Nervos Network (with CKB as its native token) will have its first halving on November 19. This event will reduce CKB’s hard cap base issuance rate by half, reducing the actual inflation rate from 7.92% to 3.77%, the lowest among mainstream Layer1 blockchains.

In nominal terms, CKB base issuance will drop from 4.2 billion to 2.1 billion per year, while secondary issuance will remain unchanged (there is no cap on secondary issuance and it follows a fixed release schedule) at 1.344 billion per year.

Uncapped secondary issuance prevents excessive state growth and ensures that CKB miners receive a predictable long-term revenue stream independent of transaction volume. Notably, the inflation caused by secondary releases is narrow and only affects state occupiers, meaning that CKB is an inflation-resistant token for its long-term holders.

About the Public Knowledge Base

Layer 1 of the network is called Common Knowledge Base (CKB), which uses proof-of-work (PoW) consensus, a groundbreaking universal UTXO model, and a virtual machine based on the RISC-V instruction set to perform transactions and smart contracts.

CKB’s high flexibility enables it to support a wide range of extensions and application solutions built on it, while the security provided by proof-of-work ensures that the network’s global digital infrastructure remains resilient, neutral, and permissionless.

More than just “account abstraction”

CKB is committed to setting new industry standards for the flexibility of account abstraction. Its accounting model is called the Cell model, which is a generalization of the Bitcoin UTXO model, enabling developers to fully control the data structure stored on the chain and the transaction authorization logic, making the CKB "account" abstract in definition.

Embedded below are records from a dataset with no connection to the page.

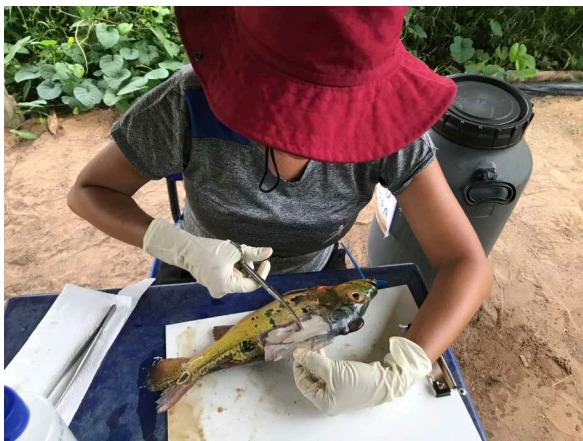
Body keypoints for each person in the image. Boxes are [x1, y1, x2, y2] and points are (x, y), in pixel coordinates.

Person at [68, 7, 492, 416]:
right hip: (197, 275)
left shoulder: (388, 124)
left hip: (318, 283)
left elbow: (465, 263)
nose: (306, 133)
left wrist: (401, 369)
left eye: (335, 109)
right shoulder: (188, 104)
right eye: (290, 102)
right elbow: (89, 191)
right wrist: (178, 246)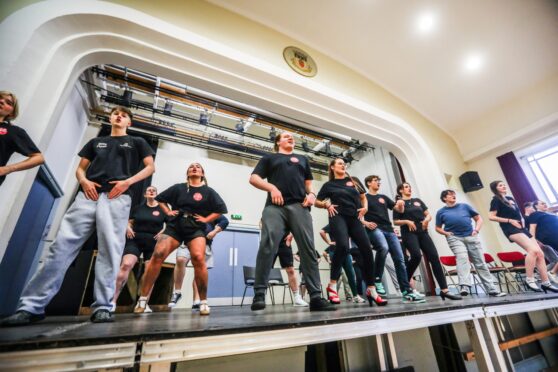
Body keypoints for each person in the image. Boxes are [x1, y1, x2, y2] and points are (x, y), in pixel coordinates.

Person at [2, 106, 155, 326]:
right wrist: (83, 181)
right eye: (115, 113)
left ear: (129, 122)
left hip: (117, 196)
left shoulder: (137, 142)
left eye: (124, 115)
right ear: (110, 118)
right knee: (61, 247)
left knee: (110, 251)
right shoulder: (95, 143)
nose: (118, 116)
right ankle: (31, 306)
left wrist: (128, 182)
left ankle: (103, 306)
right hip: (88, 195)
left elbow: (150, 167)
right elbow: (80, 169)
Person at [249, 131, 334, 311]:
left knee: (308, 248)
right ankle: (259, 294)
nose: (290, 138)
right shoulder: (269, 158)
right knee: (267, 243)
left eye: (292, 137)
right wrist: (272, 187)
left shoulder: (302, 159)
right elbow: (254, 178)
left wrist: (311, 195)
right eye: (286, 136)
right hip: (275, 206)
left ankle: (316, 296)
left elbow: (308, 185)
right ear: (278, 141)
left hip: (299, 206)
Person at [315, 158, 387, 306]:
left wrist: (365, 207)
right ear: (332, 167)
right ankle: (332, 285)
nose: (343, 165)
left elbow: (362, 196)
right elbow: (317, 201)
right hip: (337, 216)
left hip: (354, 218)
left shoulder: (353, 181)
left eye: (344, 163)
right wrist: (326, 204)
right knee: (342, 247)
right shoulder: (329, 185)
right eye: (339, 163)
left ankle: (371, 290)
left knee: (367, 250)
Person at [393, 182, 461, 300]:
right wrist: (407, 221)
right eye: (406, 187)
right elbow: (395, 221)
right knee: (416, 256)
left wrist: (426, 220)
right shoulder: (399, 203)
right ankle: (404, 282)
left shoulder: (418, 201)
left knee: (434, 257)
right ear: (400, 191)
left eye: (409, 186)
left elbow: (428, 215)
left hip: (423, 231)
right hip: (409, 232)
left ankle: (444, 290)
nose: (409, 188)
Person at [363, 175, 425, 303]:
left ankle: (406, 291)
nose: (378, 183)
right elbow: (357, 213)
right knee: (384, 248)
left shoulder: (384, 198)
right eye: (375, 181)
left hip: (389, 230)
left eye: (379, 181)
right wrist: (365, 223)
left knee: (400, 259)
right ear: (369, 183)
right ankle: (377, 279)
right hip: (375, 228)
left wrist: (401, 205)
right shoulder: (364, 198)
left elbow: (397, 209)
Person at [488, 181, 558, 293]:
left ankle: (546, 283)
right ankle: (529, 279)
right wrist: (509, 220)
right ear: (495, 189)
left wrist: (523, 223)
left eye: (503, 184)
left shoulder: (510, 198)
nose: (504, 186)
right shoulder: (496, 200)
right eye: (500, 185)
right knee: (533, 251)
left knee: (540, 253)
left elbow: (518, 214)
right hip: (510, 228)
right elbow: (491, 216)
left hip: (521, 228)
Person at [435, 190, 506, 297]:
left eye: (454, 194)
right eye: (450, 195)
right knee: (462, 258)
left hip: (471, 236)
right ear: (444, 198)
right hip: (455, 238)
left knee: (480, 262)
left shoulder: (465, 206)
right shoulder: (441, 212)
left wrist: (476, 230)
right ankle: (464, 286)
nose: (453, 196)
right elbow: (437, 228)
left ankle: (492, 289)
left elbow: (479, 219)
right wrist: (446, 233)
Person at [112, 186, 166, 312]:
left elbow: (170, 224)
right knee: (126, 264)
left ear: (157, 194)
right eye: (149, 190)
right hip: (135, 240)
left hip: (152, 244)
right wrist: (128, 227)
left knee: (149, 272)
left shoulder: (162, 209)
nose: (151, 191)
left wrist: (163, 232)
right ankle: (112, 301)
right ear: (145, 194)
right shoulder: (138, 208)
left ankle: (143, 303)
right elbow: (129, 221)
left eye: (154, 190)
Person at [168, 215, 230, 309]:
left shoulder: (211, 212)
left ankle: (197, 301)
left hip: (205, 244)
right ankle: (177, 292)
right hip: (187, 241)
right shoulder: (191, 208)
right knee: (181, 259)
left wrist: (214, 231)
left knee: (199, 271)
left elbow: (224, 221)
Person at [0, 91, 44, 186]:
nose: (2, 101)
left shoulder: (13, 131)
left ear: (11, 113)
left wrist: (7, 169)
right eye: (0, 97)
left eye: (8, 102)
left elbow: (38, 158)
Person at [320, 225, 364, 303]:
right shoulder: (333, 223)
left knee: (350, 274)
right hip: (335, 251)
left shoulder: (346, 224)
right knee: (336, 275)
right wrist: (329, 242)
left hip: (346, 252)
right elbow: (322, 232)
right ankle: (331, 296)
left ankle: (355, 296)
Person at [271, 232, 309, 307]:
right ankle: (260, 296)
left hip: (284, 242)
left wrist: (291, 235)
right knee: (265, 267)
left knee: (290, 269)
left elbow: (294, 223)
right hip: (271, 241)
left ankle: (297, 298)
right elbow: (261, 223)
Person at [525, 201, 558, 284]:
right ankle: (552, 272)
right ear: (536, 206)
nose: (545, 204)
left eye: (545, 203)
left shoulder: (548, 214)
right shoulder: (535, 214)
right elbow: (532, 228)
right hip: (549, 236)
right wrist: (533, 241)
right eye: (542, 203)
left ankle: (552, 272)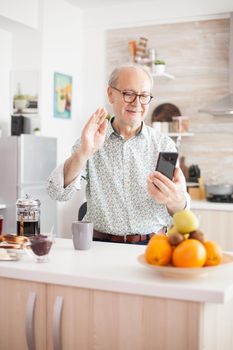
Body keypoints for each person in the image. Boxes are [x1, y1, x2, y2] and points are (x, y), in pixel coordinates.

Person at [47, 63, 190, 244]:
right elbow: (57, 193)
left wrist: (176, 200)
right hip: (100, 247)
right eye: (129, 94)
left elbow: (181, 209)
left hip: (152, 247)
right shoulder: (91, 140)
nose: (137, 103)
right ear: (110, 94)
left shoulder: (163, 144)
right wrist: (83, 153)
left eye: (144, 96)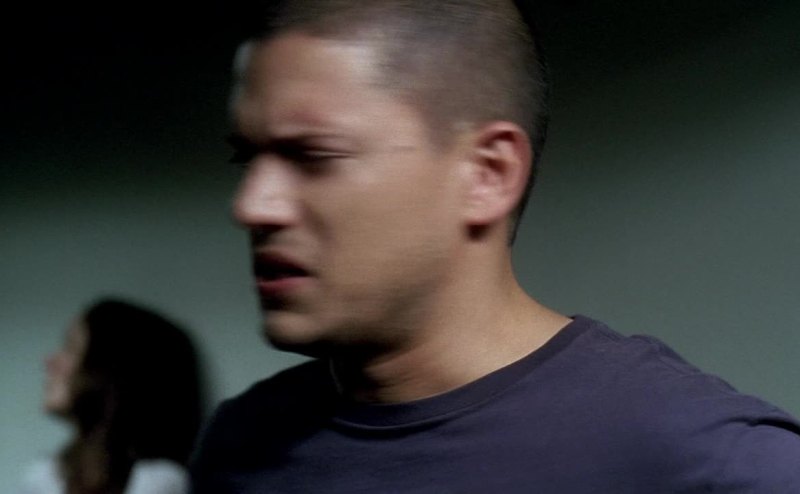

In addition, CKB utilizes a completely abstracted low-level virtual machine, called CKB-VM, which allows developers to deploy a variety of signing and hashing algorithms, operating similarly to plug-ins without the need for hard forks. Unlike other platforms (where cryptographic primitives are hardcoded through the protocol), this protocol-level abstraction allows transactions to be signed using signatures from any blockchain system (even more widely supported standards such as Passkeys or DKIM), truly redefining what blockchain can do.

Products like JoyID, a convenient WebAuthn wallet, and d.id, a chain-agnostic decentralized identity provider, are already using CKB to provide quality blockchain experiences to hundreds of thousands of users.

Solving the state bloat challenge

The design of Nervos Network directly addresses the problem of state bloat. It adopts a multi-layer architecture and links state growth to the network's native token, that is, one CKB represents the right to store one byte of data on the chain.

The architecture reduces on-chain storage requirements by facilitating off-chain computations, while limiting the state growth of the blockchain by issuing CKB, thereby minimizing node hardware requirements and ensuring network decentralization.

Additionally, state rent is implemented through a narrow target inflation, incentivizing responsible state management on-chain and providing miners with a sustainable, predictable long-term revenue stream.

The first halving is coming

As the first CKB halving event approaches, Nervos Network is striving to continuously pursue innovation in the industry and maintain long-term sustainable development.